Dans The Art of Fiction (non traduit), le professeur d’écriture John Gardner distingue les « fables », les « récits » et les « contes », qu’il positionne sur un continuum s’éloignant progressivement de l’irréel (c’est-à-dire du fantastique) pour plonger dans des univers plus nuancés et réalistes. Pourtant, même la fiction la plus réaliste repose sur les bases du mythe et de ses métaphores.
Le psychologue James Hillman note que
La mythologie est une psychologie de l’antiquité, la psychologie est une mythologie de la modernité.
Pour les auteurs contemporains, l’archétype évoque souvent le très célèbre voyage du héros, popularisé par les recherches de Joseph Campbell sur les différents mythes dans le monde dans son livre Le héros aux mille visages (lien affilié) et codifié depuis par de nombreux écrivains (notamment Christopher Vogler dans The Writer’s Journey – Le guide du scénariste (lien affilié)) en tant qu’arc archétypal de personnage profondément puissant.
Bien que le voyage du héros soit une structure profondément métaphorique prenant tout son sens dans le genre fantastique (avec ses dichotomies nettes entre le bien et le mal, ses dragons, ses résurrections, ses royaumes et ses sorciers), sa versatilité se manifeste par sa présence constante dans divers récits, tant fantastiques que réalistes. (Cependant, ce n’est pas le seul arc de personnage archétypal, ni même le plus important – c’est ce dont nous discuterons dans la série à venir, qui présente six arcs primaires et sériels, dont le Voyage du Héros est le deuxième).
L’archétype, la voie vers des histoires puissantes
Pourquoi les archétypes sont-ils importants ? Pour un écrivain, ils sont importants pour la raison la plus évidente qu’il s’agit d’histoires. Mais surtout, ce sont des histoires qui marchent. Le fait même que ces schémas aient non seulement perduré au fil des ans, mais qu’ils aient en fait prouvé qu’ils étaient toujours significatifs, devrait suffire à mettre la puce à l’oreille de n’importe quel écrivain. Après tout, c’est ce que nous espérons tous dans nos propres histoires, n’est-ce pas ?

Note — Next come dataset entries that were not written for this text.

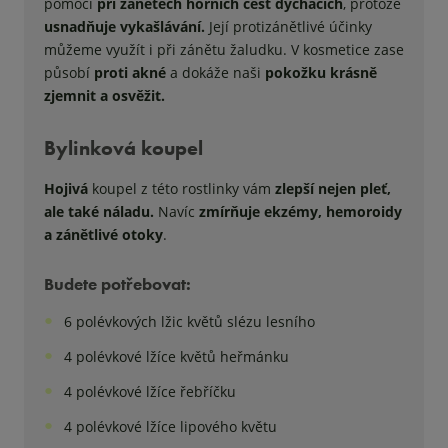
pomoci
při zánětech horních cest dýchacích
, protože
usnadňuje vykašlávání.
Její protizánětlivé účinky
můžeme využít i při zánětu žaludku. V kosmetice zase
působí
proti akné
a dokáže naši
pokožku krásně
zjemnit a osvěžit.
Bylinková koupel
Hojivá
koupel z této rostlinky vám
zlepší nejen pleť,
ale také náladu.
Navíc
zmírňuje ekzémy, hemoroidy
a zánětlivé otoky
.
Budete potřebovat:
6 polévkových lžic květů slézu lesního
4 polévkové lžíce květů heřmánku
4 polévkové lžíce řebříčku
4 polévkové lžíce lipového květu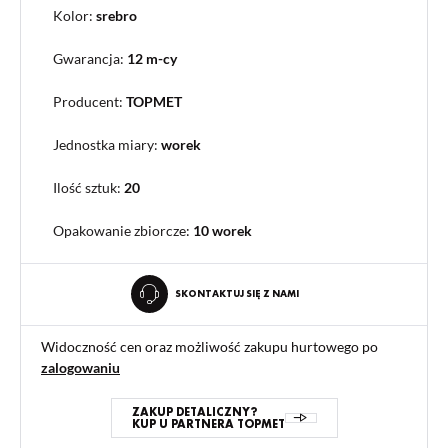
Kolor:
srebro
Gwarancja:
12 m-cy
Producent:
TOPMET
Jednostka miary:
worek
Ilość sztuk:
20
Opakowanie zbiorcze
:
10 worek
SKONTAKTUJ SIĘ Z NAMI
Widoczność cen oraz możliwość zakupu hurtowego po
zalogowaniu
ZAKUP DETALICZNY?
KUP U PARTNERA TOPMET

Tout comme la structure des intrigues et des personnages, les archétypes guident les écrivains vers les subtilités d’une fiction plus profonde et marquante. L’archétype en tant que tel n’est pas nécessairement porteur d’émotion (comme le démontrent de trop nombreuses répliques redondantes du voyage du héros). Mais les archétypes permettent aux auteurs d’entrevoir des vérités profondes de l’humanité.
Gardner le souligne :
La fiction recherche la vérité. Il est vrai qu’elle recherche un type de vérité poétique, des universaux difficilement traduisibles en codes moraux. Mais ce qui nous intéresse en lisant, c’est en partie d’apprendre comment le monde fonctionne, comment les conflits que nous partageons avec l’auteur et tous les autres êtres humains peuvent être résolus, si tant est qu’ils le soient, quelles sont les valeurs que nous pouvons affirmer et, en général, quels sont les risques moraux. L’écrivain qui ne peut distinguer la vérité d’un sandwich au beurre de cacahuètes ne pourra jamais écrire une bonne fiction. Ce qu’il affirme, nous le nions, jetant son livre avec indignation ; ou s’il n’affirme rien, pas même notre unité dans l’impuissance triste ou comique, et qu’il insiste sur le fait qu’il a parfaitement raison de le faire, nous le confondons en refermant son livre.
Plus encore, les archétypes, notamment les arcs de personnages qui symbolisent notre évolution au cours de la vie, peuvent servir de boussole intérieure aux écrivains et lecteurs pour nous guider à travers nos propres voyages initiatiques au fil de notre vie. C’est ce que j’ai personnellement ressenti avec ces arcs narratifs de personnages archétypaux. Le simple fait de les découvrir m’a énormément apporté, aussi bien sur le plan personnel qu’en tant qu’écrivaine.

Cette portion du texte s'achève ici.